Plugin Context and Types

For advanced plugins, import public context types:

import type {
  ClientPlugin,
  PluginRequestContext,
  PluginDispatch,
  PluginSetupContext,
} from '@fetchkit/ffetch'

What you can access in request context:

  • ctx.request: current Request object.
  • ctx.init: request init/options.
  • ctx.state: per-request mutable plugin state.
  • ctx.metadata: signal and retry metadata.

Wrapping Dispatch

Use wrapDispatch when you need around-advice behavior (before/after dispatch in one place):

import type { ClientPlugin } from '@fetchkit/ffetch'

const tracingPlugin: ClientPlugin = {
  name: 'tracing',
  wrapDispatch: (next) => async (ctx) => {
    console.log('start', ctx.request.url)
    try {
      const response = await next(ctx)
      console.log('end', response.status)
      return response
    } catch (error) {
      console.log('error', error)
      throw error
    }
  },
}

Decorating the Returned Promise

Use decoratePromise to attach convenience behavior to the returned promise without replacing native Response behavior.
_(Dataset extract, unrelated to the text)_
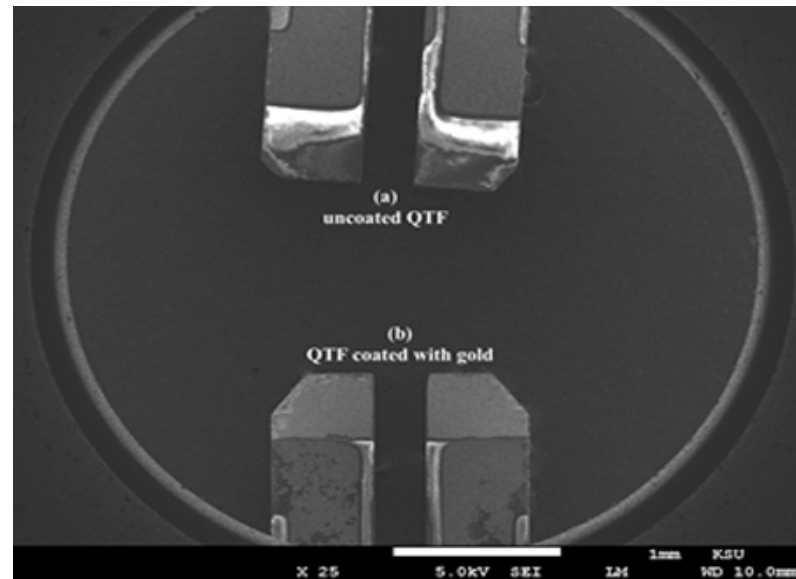
Figure 5. SEM images of ( a ) QTF and ( b ) QTF g .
import type { ClientPlugin } from '@fetchkit/ffetch'

const jsonShortcutPlugin: ClientPlugin<
  Record<never, never>,
  { json: () => Promise<unknown> }
> = {
  name: 'json-shortcut',
  decoratePromise: (promise) => {
    Object.defineProperty(promise, 'json', {
      value: function json(this: Promise<Response>) {
        return this.then((response) => response.json())
      },
      enumerable: false,
      writable: false,
      configurable: false,
    })
    return promise as Promise<Response> & { json: () => Promise<unknown> }
  },
}

Best Practices

  • Keep plugins side-effect free outside controlled state.
  • Prefer per-request data in ctx.state instead of global mutable variables.
  • Use order only when needed; document ordering assumptions.
  • Avoid throwing from onFinally unless intentional.
  • Use as const plugin tuples for best TypeScript extension inference.

App-Level Concerns

Plugins provide request-time mechanics, but some resilience concerns are best handled at application boundaries: For a deployment checklist, metrics baseline, and incident playbook, see production-operations.md.
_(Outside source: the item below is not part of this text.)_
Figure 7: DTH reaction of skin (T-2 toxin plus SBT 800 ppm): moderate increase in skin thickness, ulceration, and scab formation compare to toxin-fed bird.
  • Graceful circuit recovery: When a circuit closes, avoid sending all queued or waiting traffic at once. Recover gradually (for example, ramp request rate or release waiting callers in batches) to prevent thundering herd spikes.
  • Bulkhead boundaries: Decide bulkhead scope per dependency (service, host, or endpoint class). A single global bulkhead can cause unrelated traffic to compete for the same slots.
  • Retry and hedge budgets: Set retry/hedge limits based on upstream capacity. Multiplicative traffic (retries x hedges) can overwhelm dependencies even if each plugin is correct in isolation.
  • Caching strategy: Pair plugin behavior with explicit cache policy (TTL, stale-while-revalidate, cache keys). Good caching reduces load and tail latency, but stale or over-broad keys can hide failures or serve incorrect data.
  • Fallback behavior: Define app-level fallback responses or degraded modes when circuit/bulkhead limits are hit, instead of only surfacing raw errors to end users.
  • Observability and alerting: Emit metrics for circuit opens/closes, bulkhead queue depth, and rejection rates. These signals are critical for tuning thresholds and queue sizes.